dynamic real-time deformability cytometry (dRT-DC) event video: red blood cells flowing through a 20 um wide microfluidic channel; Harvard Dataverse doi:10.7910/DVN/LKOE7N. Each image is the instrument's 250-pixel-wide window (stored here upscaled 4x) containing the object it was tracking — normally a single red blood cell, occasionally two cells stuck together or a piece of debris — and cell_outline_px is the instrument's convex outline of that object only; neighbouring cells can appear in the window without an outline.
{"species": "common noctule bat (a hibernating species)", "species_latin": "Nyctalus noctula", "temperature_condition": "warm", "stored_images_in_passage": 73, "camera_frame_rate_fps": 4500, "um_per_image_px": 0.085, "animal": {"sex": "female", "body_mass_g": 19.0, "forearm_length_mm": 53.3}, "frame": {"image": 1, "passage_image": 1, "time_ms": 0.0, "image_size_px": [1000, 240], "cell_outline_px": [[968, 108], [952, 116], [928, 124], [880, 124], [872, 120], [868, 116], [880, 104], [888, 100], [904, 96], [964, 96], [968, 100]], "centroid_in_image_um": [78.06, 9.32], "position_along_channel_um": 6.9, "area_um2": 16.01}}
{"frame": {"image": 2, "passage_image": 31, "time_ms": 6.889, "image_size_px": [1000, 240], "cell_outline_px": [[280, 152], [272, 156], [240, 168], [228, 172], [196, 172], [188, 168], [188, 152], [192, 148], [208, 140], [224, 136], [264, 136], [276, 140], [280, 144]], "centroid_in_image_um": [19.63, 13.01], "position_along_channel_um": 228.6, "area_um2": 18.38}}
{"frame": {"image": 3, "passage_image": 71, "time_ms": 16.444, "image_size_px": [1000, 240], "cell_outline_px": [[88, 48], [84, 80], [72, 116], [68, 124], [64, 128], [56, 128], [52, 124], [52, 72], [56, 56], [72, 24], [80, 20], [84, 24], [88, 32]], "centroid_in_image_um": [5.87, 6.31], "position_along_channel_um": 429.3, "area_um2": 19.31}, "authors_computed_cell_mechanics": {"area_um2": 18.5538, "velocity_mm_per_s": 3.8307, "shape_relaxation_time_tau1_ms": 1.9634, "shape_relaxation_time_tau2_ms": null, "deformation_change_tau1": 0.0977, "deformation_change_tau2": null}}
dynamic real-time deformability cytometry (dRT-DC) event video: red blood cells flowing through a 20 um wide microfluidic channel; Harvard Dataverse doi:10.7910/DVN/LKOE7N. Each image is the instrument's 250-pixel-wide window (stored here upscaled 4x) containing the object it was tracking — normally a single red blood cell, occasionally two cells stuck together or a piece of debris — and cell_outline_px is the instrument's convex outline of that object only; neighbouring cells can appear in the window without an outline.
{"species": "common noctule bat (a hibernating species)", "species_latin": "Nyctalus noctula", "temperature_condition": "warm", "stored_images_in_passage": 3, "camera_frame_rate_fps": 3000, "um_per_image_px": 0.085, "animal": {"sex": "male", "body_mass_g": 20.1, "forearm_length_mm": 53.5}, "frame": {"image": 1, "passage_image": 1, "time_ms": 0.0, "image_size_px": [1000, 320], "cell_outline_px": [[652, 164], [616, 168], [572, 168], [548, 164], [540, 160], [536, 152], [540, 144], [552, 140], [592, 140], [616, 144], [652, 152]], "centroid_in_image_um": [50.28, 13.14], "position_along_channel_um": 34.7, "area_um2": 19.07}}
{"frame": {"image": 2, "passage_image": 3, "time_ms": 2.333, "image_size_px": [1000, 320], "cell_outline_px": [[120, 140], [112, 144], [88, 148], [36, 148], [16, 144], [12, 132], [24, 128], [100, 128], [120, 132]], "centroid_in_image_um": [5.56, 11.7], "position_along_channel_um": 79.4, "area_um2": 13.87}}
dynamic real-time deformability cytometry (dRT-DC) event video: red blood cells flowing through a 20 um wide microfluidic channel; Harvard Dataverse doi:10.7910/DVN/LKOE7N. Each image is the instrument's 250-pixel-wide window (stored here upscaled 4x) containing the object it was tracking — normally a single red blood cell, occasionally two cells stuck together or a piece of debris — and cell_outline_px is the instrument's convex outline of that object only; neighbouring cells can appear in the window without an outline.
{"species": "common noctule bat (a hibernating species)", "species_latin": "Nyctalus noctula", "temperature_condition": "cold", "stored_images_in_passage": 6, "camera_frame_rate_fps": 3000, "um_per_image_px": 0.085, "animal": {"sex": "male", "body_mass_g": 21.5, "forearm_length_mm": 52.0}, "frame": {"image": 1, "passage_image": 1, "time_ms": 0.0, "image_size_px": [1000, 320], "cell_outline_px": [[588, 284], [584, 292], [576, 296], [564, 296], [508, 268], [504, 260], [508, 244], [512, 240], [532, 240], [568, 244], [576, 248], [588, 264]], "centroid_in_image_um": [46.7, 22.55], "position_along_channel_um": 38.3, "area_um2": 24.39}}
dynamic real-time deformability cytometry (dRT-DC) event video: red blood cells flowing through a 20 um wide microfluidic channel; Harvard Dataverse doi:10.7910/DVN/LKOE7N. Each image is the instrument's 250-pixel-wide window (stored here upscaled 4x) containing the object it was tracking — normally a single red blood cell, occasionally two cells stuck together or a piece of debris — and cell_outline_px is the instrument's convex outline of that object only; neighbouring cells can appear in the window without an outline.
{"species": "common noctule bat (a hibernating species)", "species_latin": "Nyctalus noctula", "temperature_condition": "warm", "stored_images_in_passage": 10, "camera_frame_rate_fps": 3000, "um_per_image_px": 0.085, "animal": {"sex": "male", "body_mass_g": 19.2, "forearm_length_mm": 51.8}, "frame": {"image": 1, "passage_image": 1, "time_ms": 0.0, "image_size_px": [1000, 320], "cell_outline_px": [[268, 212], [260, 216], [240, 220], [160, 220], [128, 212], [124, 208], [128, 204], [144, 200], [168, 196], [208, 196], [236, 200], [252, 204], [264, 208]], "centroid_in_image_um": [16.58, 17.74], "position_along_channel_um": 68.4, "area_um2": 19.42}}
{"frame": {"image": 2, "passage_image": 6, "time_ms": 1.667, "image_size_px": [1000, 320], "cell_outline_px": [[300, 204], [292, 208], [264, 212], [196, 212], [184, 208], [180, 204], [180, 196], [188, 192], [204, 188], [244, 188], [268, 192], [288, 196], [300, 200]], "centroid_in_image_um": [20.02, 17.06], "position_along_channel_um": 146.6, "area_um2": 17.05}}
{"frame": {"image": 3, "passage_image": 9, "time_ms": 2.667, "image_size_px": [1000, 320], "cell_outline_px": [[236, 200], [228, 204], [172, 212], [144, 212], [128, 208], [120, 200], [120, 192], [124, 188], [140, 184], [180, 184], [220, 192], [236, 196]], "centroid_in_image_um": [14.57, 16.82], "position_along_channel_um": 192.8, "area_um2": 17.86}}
-=-=-=-=-
* _What needs to be done_: Word for word, restate all of the data shown above.

* _Answer to the exercise_:
dynamic real-time deformability cytometry (dRT-DC) event video: red blood cells flowing through a 20 um wide microfluidic channel; Harvard Dataverse doi:10.7910/DVN/LKOE7N. Each image is the instrument's 250-pixel-wide window (stored here upscaled 4x) containing the object it was tracking — normally a single red blood cell, occasionally two cells stuck together or a piece of debris — and cell_outline_px is the instrument's convex outline of that object only; neighbouring cells can appear in the window without an outline.
{"species": "common noctule bat (a hibernating species)", "species_latin": "Nyctalus noctula", "temperature_condition": "warm", "stored_images_in_passage": 73, "camera_frame_rate_fps": 4500, "um_per_image_px": 0.085, "animal": {"sex": "female", "body_mass_g": 19.0, "forearm_length_mm": 53.3}, "frame": {"image": 1, "passage_image": 1, "time_ms": 0.0, "image_size_px": [1000, 240], "cell_outline_px": [[968, 108], [952, 116], [928, 124], [880, 124], [872, 120], [868, 116], [880, 104], [888, 100], [904, 96], [964, 96], [968, 100]], "centroid_in_image_um": [78.06, 9.32], "position_along_channel_um": 6.9, "area_um2": 16.01}}
{"frame": {"image": 2, "passage_image": 31, "time_ms": 6.889, "image_size_px": [1000, 240], "cell_outline_px": [[280, 152], [272, 156], [240, 168], [228, 172], [196, 172], [188, 168], [188, 152], [192, 148], [208, 140], [224, 136], [264, 136], [276, 140], [280, 144]], "centroid_in_image_um": [19.63, 13.01], "position_along_channel_um": 228.6, "area_um2": 18.38}}
{"frame": {"image": 3, "passage_image": 71, "time_ms": 16.444, "image_size_px": [1000, 240], "cell_outline_px": [[88, 48], [84, 80], [72, 116], [68, 124], [64, 128], [56, 128], [52, 124], [52, 72], [56, 56], [72, 24], [80, 20], [84, 24], [88, 32]], "centroid_in_image_um": [5.87, 6.31], "position_along_channel_um": 429.3, "area_um2": 19.31}, "authors_computed_cell_mechanics": {"area_um2": 18.5538, "velocity_mm_per_s": 3.8307, "shape_relaxation_time_tau1_ms": 1.9634, "shape_relaxation_time_tau2_ms": null, "deformation_change_tau1": 0.0977, "deformation_change_tau2": null}}
dynamic real-time deformability cytometry (dRT-DC) event video: red blood cells flowing through a 20 um wide microfluidic channel; Harvard Dataverse doi:10.7910/DVN/LKOE7N. Each image is the instrument's 250-pixel-wide window (stored here upscaled 4x) containing the object it was tracking — normally a single red blood cell, occasionally two cells stuck together or a piece of debris — and cell_outline_px is the instrument's convex outline of that object only; neighbouring cells can appear in the window without an outline.
{"species": "common noctule bat (a hibernating species)", "species_latin": "Nyctalus noctula", "temperature_condition": "warm", "stored_images_in_passage": 3, "camera_frame_rate_fps": 3000, "um_per_image_px": 0.085, "animal": {"sex": "male", "body_mass_g": 20.1, "forearm_length_mm": 53.5}, "frame": {"image": 1, "passage_image": 1, "time_ms": 0.0, "image_size_px": [1000, 320], "cell_outline_px": [[652, 164], [616, 168], [572, 168], [548, 164], [540, 160], [536, 152], [540, 144], [552, 140], [592, 140], [616, 144], [652, 152]], "centroid_in_image_um": [50.28, 13.14], "position_along_channel_um": 34.7, "area_um2": 19.07}}
{"frame": {"image": 2, "passage_image": 3, "time_ms": 2.333, "image_size_px": [1000, 320], "cell_outline_px": [[120, 140], [112, 144], [88, 148], [36, 148], [16, 144], [12, 132], [24, 128], [100, 128], [120, 132]], "centroid_in_image_um": [5.56, 11.7], "position_along_channel_um": 79.4, "area_um2": 13.87}}
dynamic real-time deformability cytometry (dRT-DC) event video: red blood cells flowing through a 20 um wide microfluidic channel; Harvard Dataverse doi:10.7910/DVN/LKOE7N. Each image is the instrument's 250-pixel-wide window (stored here upscaled 4x) containing the object it was tracking — normally a single red blood cell, occasionally two cells stuck together or a piece of debris — and cell_outline_px is the instrument's convex outline of that object only; neighbouring cells can appear in the window without an outline.
{"species": "common noctule bat (a hibernating species)", "species_latin": "Nyctalus noctula", "temperature_condition": "cold", "stored_images_in_passage": 6, "camera_frame_rate_fps": 3000, "um_per_image_px": 0.085, "animal": {"sex": "male", "body_mass_g": 21.5, "forearm_length_mm": 52.0}, "frame": {"image": 1, "passage_image": 1, "time_ms": 0.0, "image_size_px": [1000, 320], "cell_outline_px": [[588, 284], [584, 292], [576, 296], [564, 296], [508, 268], [504, 260], [508, 244], [512, 240], [532, 240], [568, 244], [576, 248], [588, 264]], "centroid_in_image_um": [46.7, 22.55], "position_along_channel_um": 38.3, "area_um2": 24.39}}
dynamic real-time deformability cytometry (dRT-DC) event video: red blood cells flowing through a 20 um wide microfluidic channel; Harvard Dataverse doi:10.7910/DVN/LKOE7N. Each image is the instrument's 250-pixel-wide window (stored here upscaled 4x) containing the object it was tracking — normally a single red blood cell, occasionally two cells stuck together or a piece of debris — and cell_outline_px is the instrument's convex outline of that object only; neighbouring cells can appear in the window without an outline.
{"species": "common noctule bat (a hibernating species)", "species_latin": "Nyctalus noctula", "temperature_condition": "warm", "stored_images_in_passage": 10, "camera_frame_rate_fps": 3000, "um_per_image_px": 0.085, "animal": {"sex": "male", "body_mass_g": 19.2, "forearm_length_mm": 51.8}, "frame": {"image": 1, "passage_image": 1, "time_ms": 0.0, "image_size_px": [1000, 320], "cell_outline_px": [[268, 212], [260, 216], [240, 220], [160, 220], [128, 212], [124, 208], [128, 204], [144, 200], [168, 196], [208, 196], [236, 200], [252, 204], [264, 208]], "centroid_in_image_um": [16.58, 17.74], "position_along_channel_um": 68.4, "area_um2": 19.42}}
{"frame": {"image": 2, "passage_image": 6, "time_ms": 1.667, "image_size_px": [1000, 320], "cell_outline_px": [[300, 204], [292, 208], [264, 212], [196, 212], [184, 208], [180, 204], [180, 196], [188, 192], [204, 188], [244, 188], [268, 192], [288, 196], [300, 200]], "centroid_in_image_um": [20.02, 17.06], "position_along_channel_um": 146.6, "area_um2": 17.05}}
{"frame": {"image": 3, "passage_image": 9, "time_ms": 2.667, "image_size_px": [1000, 320], "cell_outline_px": [[236, 200], [228, 204], [172, 212], [144, 212], [128, 208], [120, 200], [120, 192], [124, 188], [140, 184], [180, 184], [220, 192], [236, 196]], "centroid_in_image_um": [14.57, 16.82], "position_along_channel_um": 192.8, "area_um2": 17.86}}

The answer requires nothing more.